Gençleri anlayabilmek
Ülkemizde özel hafta ve günler neredeyse sayılamayacak kadar çoktur. Bu özel gün ve haftalarda o meslek veya konu ile ilgili mesajlar verilir, nutuklar atılır ve daha sonra bir sene uykuya alınır.
Mesela 24 Kasım’da öğretmenler , 23 Nisan’da çocuklar, 1 Mayıs’ta işçiler ve şimdide itfaiyeciler anılmaktadır. Bu özel günlerin en ilginç yanı da belli gruplardaki kişiler sadece o gün gündeme gelir. Bu kişiler ziyaret edilir, sorunları dinlenilir, varsa çözüm bulunur. Ama bu gruptaki kişiler bir günlüğüne en büyük kahramanlar olur. Peki ya sonrası?
Sonra o gruptaki kişilerin ne sorunu varsa kimseyi ilgilendirmez, herkes bu sorunlara kulak tıkar. Örneğin engelliler sorunlarını 'Engelliler Günü'nde bir yetkiliye aktarabilir. Daha sonraki zamanlarda sorununu anlatacak kimseyi bulamazlar. Bir engelli tekerlekli sandalyeye ihtiyaç duyuyorsa, Engelliler Günü'nde tekerlekli sandalye bolluğu yaşanır. 'Bugün var yarın yok' sözü misali.
Bu özel günler daha çok reklam ve şov yapmak isteyen siyasilere ya da başka kişilere yarar. Çünkü davranışlar gösterişten öteye gitmiyor. Her yaştan ya da meslek grubunun bir özel günü olduğu gibi gençlere özgü de bir özel gün bulunuyor.
Bu da 19 Mayıs Gençlik ve Spor Bayramı'dır. Mustafa Kemal Atatürk de bu günü gençlere armağan etmişti. Ancak şimdi pek de öyle değil. Her 19 Mayıs’ta gençler anılır, sorunları için çözüm üretilir ve daha sonra da unutulur.
Aslında gençlerimizi sadece 19 Mayıs’lar da değil yılın her günü düşünmeliyiz. Geleceğimizin teminatı olan gençlerimiz bir çok sorunla mücadele etmektedir. Gençlerin daha iyi bir hedefe ulaşması için çalışılmalı, onları geçim derdinden çok ülkesine fayda sağlaması için çalışmalara yönlendirmeliyiz.

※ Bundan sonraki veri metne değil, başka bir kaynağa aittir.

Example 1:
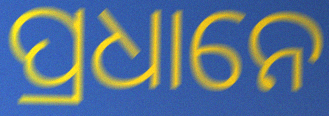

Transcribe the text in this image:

ପ୍ରଧାନେ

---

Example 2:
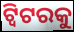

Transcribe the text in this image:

ଟ୍ୱିଟରକୁ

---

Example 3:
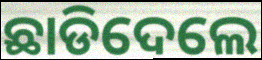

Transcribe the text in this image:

ଛାଡିଦେଲେ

Dinamik ve sürekli aktif olan gençler, hayallerinin peşinden koşmaya çalışırken, kendileri hakkında herhangi bir olumlu gelişmeler olmaması durumunda bir anda hayal kırıklığı yaşıyorlar. Memleketi adına daha iyi planları olan dinamik gençler, bir anda geçim derdine düşüyor. 1 milyondan fazla üniversite mezunu genç işsiz var. Emeğinin karşılığını alamayan gençlerdir bunlar. Bu gençlerin ortak şikayeti ise yöneticiler ve onların belirlediği sistemdir.

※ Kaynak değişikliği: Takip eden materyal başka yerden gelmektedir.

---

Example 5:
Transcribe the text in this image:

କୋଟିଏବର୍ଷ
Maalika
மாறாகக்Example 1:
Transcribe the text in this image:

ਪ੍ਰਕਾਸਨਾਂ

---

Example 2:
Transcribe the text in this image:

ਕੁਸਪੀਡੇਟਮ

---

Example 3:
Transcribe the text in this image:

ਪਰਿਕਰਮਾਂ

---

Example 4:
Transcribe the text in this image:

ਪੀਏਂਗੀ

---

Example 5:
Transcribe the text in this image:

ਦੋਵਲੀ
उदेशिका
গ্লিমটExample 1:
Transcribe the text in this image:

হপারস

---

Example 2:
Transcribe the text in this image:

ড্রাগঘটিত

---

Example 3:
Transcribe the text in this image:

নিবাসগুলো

Eğitim gördükleri meslek grubundaki tüm tecrübelerini çöpe atmaya mecbur kalmış, ve geçim derdinden başka hiçbir düşüncesi kalmayan gençlerimiz için yeni ve acil çözümler üretilmelidir. Milyonlarca gencimiz iş beklemekte, aş beklemekte ve umut beklemektedir.